One man’s junk is another man’s robot

The World
Berlin artist Kolja Kugler and his animatronic puppet Sir Elton Junk.

This is Sir Elton Junk — an animatronic puppet made of scrap metal, machine parts, and an Elton John spirit.

Kolja Kugler, a Berlin artist, is the robo-puppeteer. He is fascinated with nature and can't help but notice that parts of machines resemble parts of the human body.

"I just get an urge to free them from their unnatural state and put them back in their proper place," Kugler said in a recent talk for TEDxBerlin.

That's how the lid of an electric motor became Sir Elton Junk's head, and how pliers became his face. Parts of heart and lung machines help keep him alive, and pneumatic pistons using compressed gas power his facial expressions. 

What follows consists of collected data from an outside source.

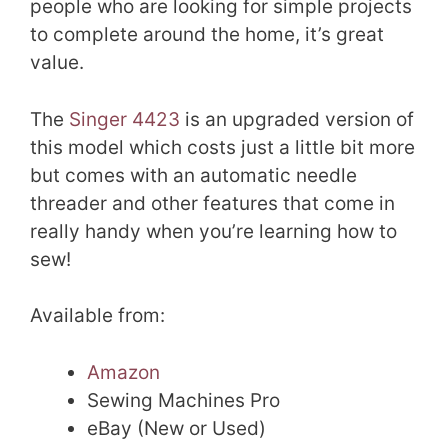
people who are looking for simple projects
to complete around the home, it’s great
value.
The
Singer 4423
is an upgraded version of
this model which costs just a little bit more
but comes with an automatic needle
threader and other features that come in
really handy when you’re learning how to
sew!
Available from:
Amazon
Sewing Machines Pro
eBay (New or Used)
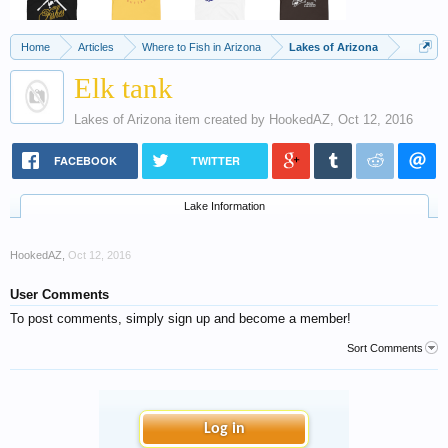
Home
Articles
Where to Fish in Arizona
Lakes of Arizona
Elk tank
Lakes of Arizona
item created by
HookedAZ
,
Oct 12, 2016
FACEBOOK
TWITTER
Lake Information
HookedAZ
,
Oct 12, 2016
User Comments
To post comments, simply sign up and become a member!
Sort Comments
Log in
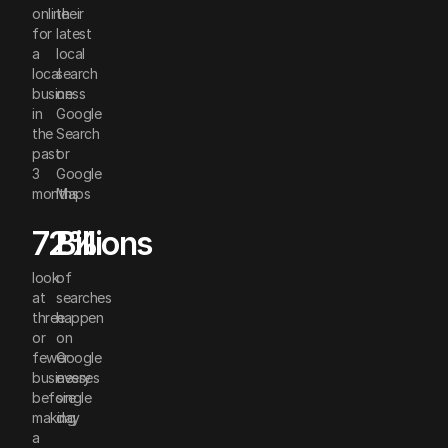
online
their
for
latest
a
local
local
search
business
on
in
Google
the
Search
past
or
3
Google
months
Maps
72%
Billions
look
of
at
searches
three
happen
or
on
fewer
Google
businesses
every
before
single
making
day
a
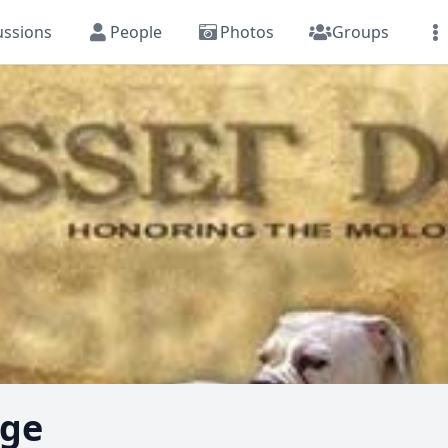
ussions
People
Photos
Groups
dge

In one crowd-pleasing skit, Sir Elton Junk — who sits in a supermarket cart — drinks a cup of water, sprays it out, and covers his eyes with his arm in embarrassment. All the while, Kugler manipulates him with a simple machinery grid.

Kugler taught himself engineering and mechanics, with the help of some friends. He says it took him one year to build Sir Elton Junk, and twelve years to repair him. "He breaks all the time," he says.

The artist took Sir Elton Junk on the road for a five-and-a-half-year trip to Southeast Asia, Australia and the three Americas. These days, they perform together at the Mauerpark outdoor flea market in Berlin.